I know none of that is in this PR, but I have been trying to figure out how to harden a TP model bc the workflow in the PR (which is the recommended setup by githhub/npm) is susceptible today to someone w/ tag push access having their GH PAT compromised.

I don't think TP can satisfy the threat model I desire of "a compromise of a repo admin's Github PAT cannot lead to an npm publish."

I evaluated the step security wait-for-secrets approach of eschewing TP and bringing in an external workflow to bring back 2fa prompt. It relies on long (90 day) lived tokens in CI, but it at least closes the risk of a gh token exfil leading to publish package. Assuming that packages and user accounts are all 2fa publishing protected, an attacker can do maximal damage within a repo w/ a repo admin's stolen token but cannot cause a publish.

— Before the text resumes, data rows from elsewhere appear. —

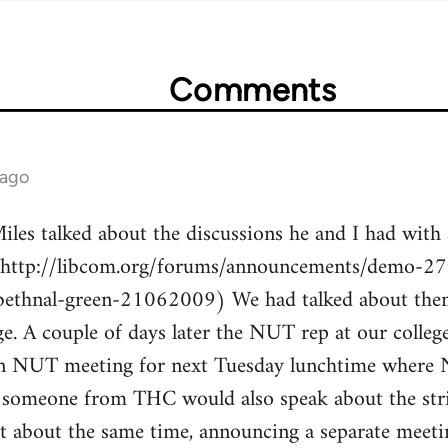
Comments
 ago
les talked about the discussions he and I had with 
(http://libcom.org/forums/announcements/demo-27t
bethnal-green-21062009) We had talked about the
ge. A couple of days later the NUT rep at our colle
 an NUT meeting for next Tuesday lunchtime where
 someone from THC would also speak about the stri
t about the same time, announcing a separate meetin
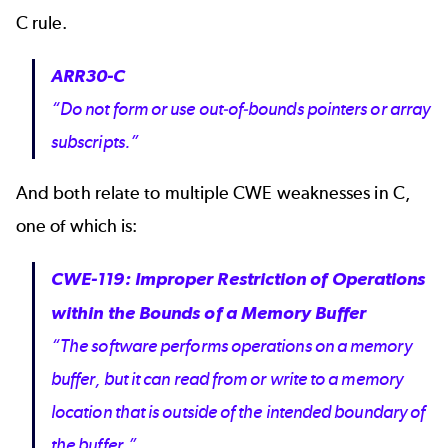
C rule.
ARR30-C
“Do not form or use out-of-bounds pointers or array
subscripts.”
And both relate to multiple
CWE weaknesses in C,
one of which is:
CWE-119: Improper Restriction of Operations
within the Bounds of a Memory Buffer
“The software performs operations on a memory
buffer, but it can read from or write to a memory
location that is outside of the intended boundary of
the buffer.”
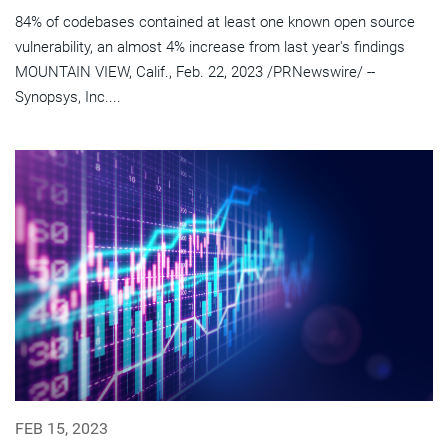
84% of codebases contained at least one known open source
vulnerability, an almost 4% increase from last year's findings
MOUNTAIN VIEW, Calif., Feb. 22, 2023 /PRNewswire/ --
Synopsys, Inc....
FEB 15, 2023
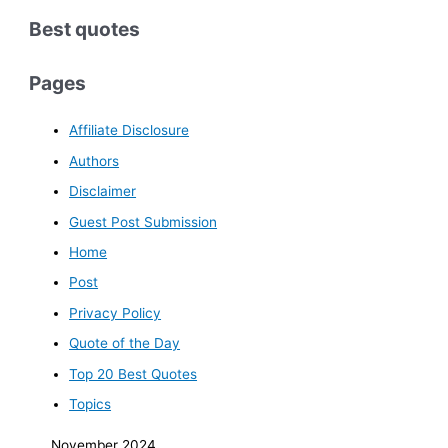
Best quotes
Pages
Affiliate Disclosure
Authors
Disclaimer
Guest Post Submission
Home
Post
Privacy Policy
Quote of the Day
Top 20 Best Quotes
Topics
November 2024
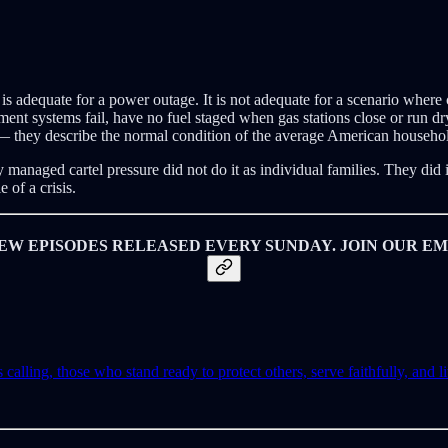
is adequate for a power outage. It is not adequate for a scenario where 
ment systems fail, have no fuel staged when gas stations close or run d
 — they describe the normal condition of the average American household,
managed cartel pressure did not do it as individual families. They did
 of a crisis.
EW EPISODES RELEASED EVERY SUNDAY. JOIN OUR EMA
lling, those who stand ready to protect others, serve faithfully, and liv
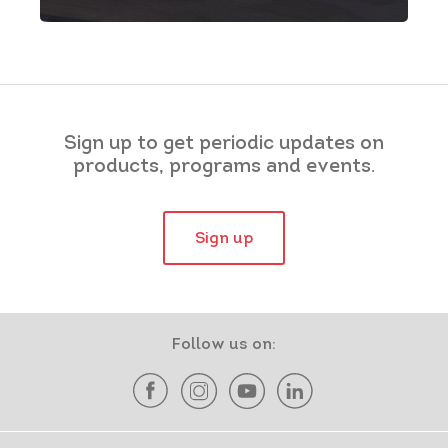
Sign up to get periodic updates on
products, programs and events.
Sign up
Follow us on:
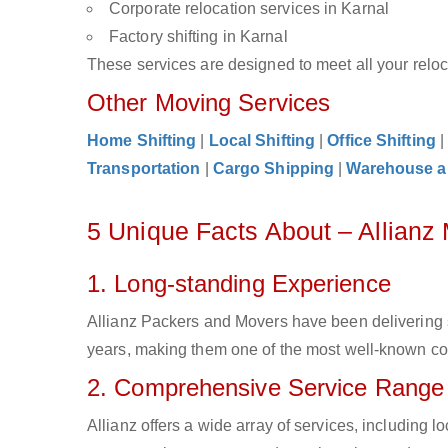
Corporate relocation services in Karnal
Factory shifting in Karnal
These services are designed to meet all your reloca
Other Moving Services
Home Shifting
|
Local Shifting
|
Office Shifting
Transportation
|
Cargo Shipping
|
Warehouse a
5 Unique Facts About – Allianz
1. Long-standing Experience
Allianz Packers and Movers have been delivering s
years, making them one of the most well-known comp
2. Comprehensive Service Range
Allianz offers a wide array of services, including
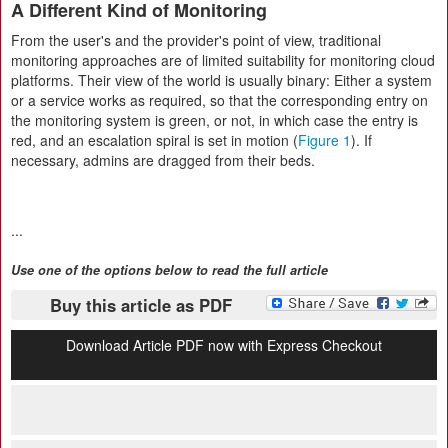
A Different Kind of Monitoring
From the user's and the provider's point of view, traditional
monitoring approaches are of limited suitability for monitoring cloud
platforms. Their view of the world is usually binary: Either a system
or a service works as required, so that the corresponding entry on
the monitoring system is green, or not, in which case the entry is
red, and an escalation spiral is set in motion (
Figure 1
). If
necessary, admins are dragged from their beds.
...
Use one of the options below to read the full article
Buy this article as PDF
Download Article PDF now with Express Checkout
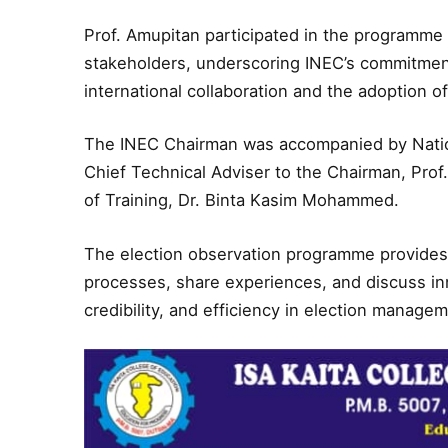
Prof. Amupitan participated in the programme o
stakeholders, underscoring INEC’s commitmen
international collaboration and the adoption of
The INEC Chairman was accompanied by Nat
Chief Technical Adviser to the Chairman, Prof
of Training, Dr. Binta Kasim Mohammed.
The election observation programme provides a
processes, share experiences, and discuss in
credibility, and efficiency in election manage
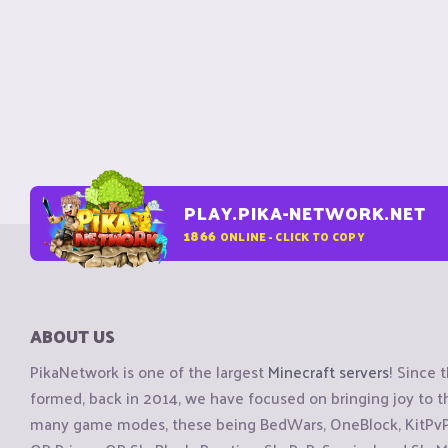
PLAY.PIKA-NETWORK.NET
1866
ONLINE - CLICK TO COPY
ABOUT US
PikaNetwork is one of the largest
Minecraft servers
! Since 
formed, back in 2014, we have focused on bringing joy to
many game modes, these being BedWars, OneBlock, KitPvP, 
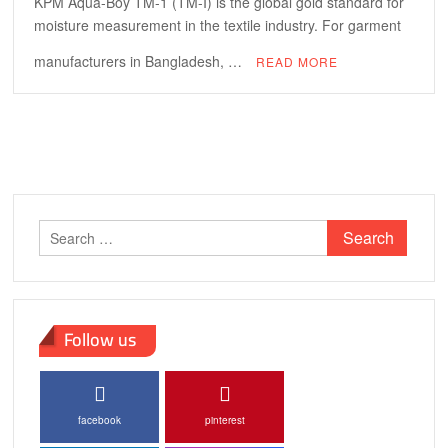
KPM Aqua-Boy TM-1 (TM-I) is the global gold standard for
moisture measurement in the textile industry. For garment
manufacturers in Bangladesh, …
READ MORE
Search
for:
Follow us
facebook
pinterest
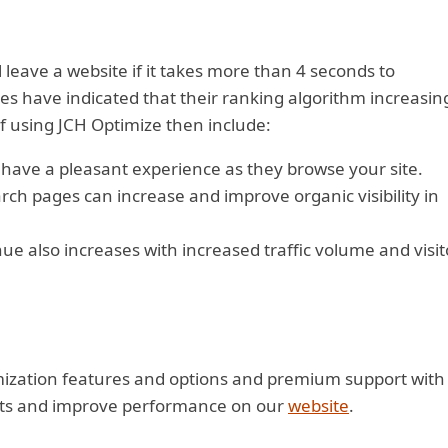
 leave a website if it takes more than 4 seconds to
s have indicated that their ranking algorithm increasin
f using JCH Optimize then include:
 have a pleasant experience as they browse your site.
ch pages can increase and improve organic visibility in
e also increases with increased traffic volume and visit
imization features and options and premium support with
licts and improve performance on our
website
.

I dont like any of our options to be honest. My wishlist is just that there was first party CI publishing w/ a npm 2fa challenge. The Step Security workflow is closest to that, but is not TP, and has overhead that is gross (keeping people's npm tokens in repo secrets, rotating, 3rd party touching 2fa tokens). I dont like it, but it does at least pass the threat model. So idk that I'd recommend it over local publish, but if CI publish is a requirement, that does seeem like the safest one.

I wrote this all up to get my thoughts out there and see how we feel. Am I wrong about any facts here? Is there agreement on the threat model I outlined about preventing publish on repo admin compromise? Do we want to operate under a different threat model? Are we already operating under a different threat model?